29 June 2011

When all is clear and bright

Soon after I opened ALL THINGS SHINING I was scribbling notes to myself, and not all of those notes were complimentary. To the authors' contention that the absence of a rigid theological framework similar to the one medieval Europeans lived with was leading people today to feel that there was nothing of meaning left and nothing special, I countered with "Or maybe they're just depressed?" To their use of the term "the gods," as in, "the gods have departed us," I wanted to know: Whose gods? Which one or ones? And how would that discussion of "the gods" square with monotheists of today, who are probably already put off by the use of the plural?

But that's what I liked about this book: It kept losing me in thickets of philosophical inquiry and then reeling me back in, and part of my enjoyment derived from getting lost in those thickets.

The authors theorize that the meaning we no longer find by forming part of The Great Chain Of Being or participating actively in religion, we can find either directly in works of art (like books), through our interactions with them, or modeled in those works a potential way to live. Or as they themselves put it:
"The job of a work of art is to disclose a world, give meaning, and reveal truth. In this sense, works of art working can be thought of as sacred. They give meaning to people's lives and people guide their lives by them, so people treat them as divine. They venerate them like gods and make shrines devoted to them. That is what happened to the ODYSSEY, the ORESTEIA, and the DIVINE COMEDY." 
In each chapter they treat a few works and what they might say about various civilizations' approaches to "the sacred": how to find it and how they interacted with it. In ancient Greece, for example, they argue that the notion of a private emotional experience was outside most people's expectations for their lives and their religious practices (in contrast to the Protestant ideal of someone reading the Bible for himself and praying alone). So in a sense, the decisions made by characters in "Iphigenia in Aulis" or by Helen of Troy in the lead-up to the Trojan War have to be couched in an understanding of what those decisions set in larger motion, not the ethics of the individual in doing so.

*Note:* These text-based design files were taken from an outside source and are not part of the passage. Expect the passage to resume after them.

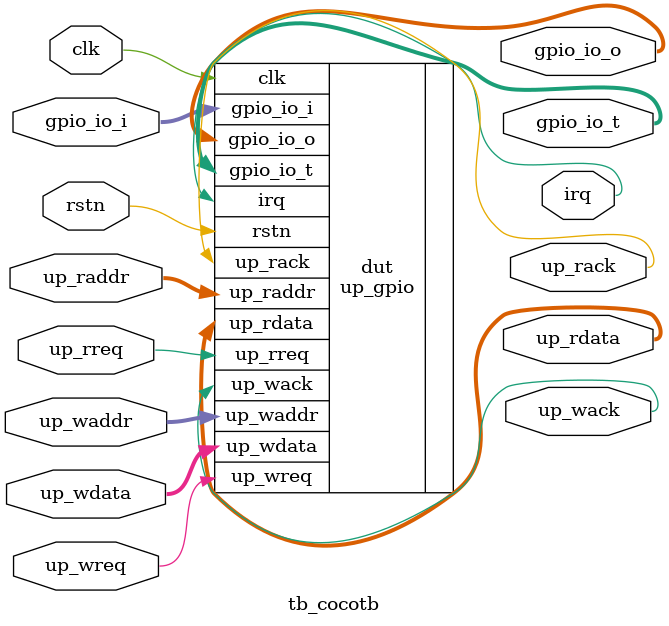
<source format=v>

`timescale 1ns/100ps

/*
 * Module: tb_cocotb
 *
 * uP GPIO testbench
 *
 * Parameters:
 *
 *   ADDRESS_WIDTH   - Width of the uP address port, max 32 bit.
 *   BUS_WIDTH       - Width of the uP bus data port.
 *   GPIO_WIDTH      - Width of the GPIO for inputs and outputs
 *   IRQ_ENABLE      - Enable interrupt
 *
 * Ports:
 *
 *   clk            - Clock for all devices in the core
 *   rstn           - Negative reset
 *   up_rreq        - uP bus read request
 *   up_rack        - uP bus read ack
 *   up_raddr       - uP bus read address
 *   up_rdata       - uP bus read data
 *   up_wreq        - uP bus write request
 *   up_wack        - uP bus write ack
 *   up_waddr       - uP bus write address
 *   up_wdata       - uP bus write data
 *   irq            - Interrupt when data is received
 *   gpio_io_i      - Input for GPIO
 *   gpio_io_o      - Output for GPIO
 *   gpio_io_t      - Tristate for GPIO
 */
module tb_cocotb #(
    parameter ADDRESS_WIDTH = 32,
    parameter BUS_WIDTH     = 4,
    parameter GPIO_WIDTH    = 32,
    parameter IRQ_ENABLE    = 0
  )
  (
    input                                           clk,
    input                                           rstn,
    input                                           up_rreq,
    output                                          up_rack,
    input   [ADDRESS_WIDTH-(BUS_WIDTH/2)-1:0]       up_raddr,
    output  [(BUS_WIDTH*8)-1:0]                     up_rdata,
    input                                           up_wreq,
    output                                          up_wack,
    input   [ADDRESS_WIDTH-(BUS_WIDTH/2)-1:0]       up_waddr,
    input   [(BUS_WIDTH*8)-1:0]                     up_wdata,
    output                                          irq,
    input   [GPIO_WIDTH-1:0]                        gpio_io_i,
    output  [GPIO_WIDTH-1:0]                        gpio_io_o,
    output  [GPIO_WIDTH-1:0]                        gpio_io_t
  );
  // fst dump command
  initial begin
    $dumpfile ("tb_cocotb.fst");
    $dumpvars (0, tb_cocotb);
    #1;
  end

  //Group: Instantiated Modules

  /*
   * Module: dut
   *
   * Device under test, up_gpio
   */
  up_gpio #(
    .ADDRESS_WIDTH(ADDRESS_WIDTH),
    .BUS_WIDTH(BUS_WIDTH),
    .GPIO_WIDTH(GPIO_WIDTH),
    .IRQ_ENABLE(IRQ_ENABLE)
  ) dut (
    .clk(clk),
    .rstn(rstn),
    .up_rreq(up_rreq),
    .up_rack(up_rack),
    .up_raddr(up_raddr),
    .up_rdata(up_rdata),
    .up_wreq(up_wreq),
    .up_wack(up_wack),
    .up_waddr(up_waddr),
    .up_wdata(up_wdata),
    .irq(irq),
    .gpio_io_i(gpio_io_i),
    .gpio_io_o(gpio_io_o),
    .gpio_io_t(gpio_io_t)
  );
  
endmodule


</source>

(Also, this book really made me want to read THE DIVINE COMEDY, and I didn't know that that would happen.)

To Dreyfus and Kelly's point about modeling ways to live, the authors write about MOBY DICK in a way I wish someone had made me read the first time I encountered it because I completely bought into their explanation of what happens at the end and how it synthesizes with Melville's opinion of his work. Essentially, their reading of the novel casts Ishmael in a sort of metaphysical battle between the transcendent religious experience he believes he's looking for, and the smaller, everyday joys of fellowship and work with his shipmates over which that casts a long shadow. (Paraphrased completely.) Rereading MOBY DICK a few years ago I was looking for an interpretation that made this much sense, but never found it. Until now!

Similarly to the beginning, ALL THINGS SHINING's conclusion lost me at the beginning in its notion of the true communal experience of our age, but it eventually found me again. I have more to say about the David Foster Wallace chapter but I'll save that for tomorrow's post. I racked up over a week in library late fees wrestling with this book, but it was worth it.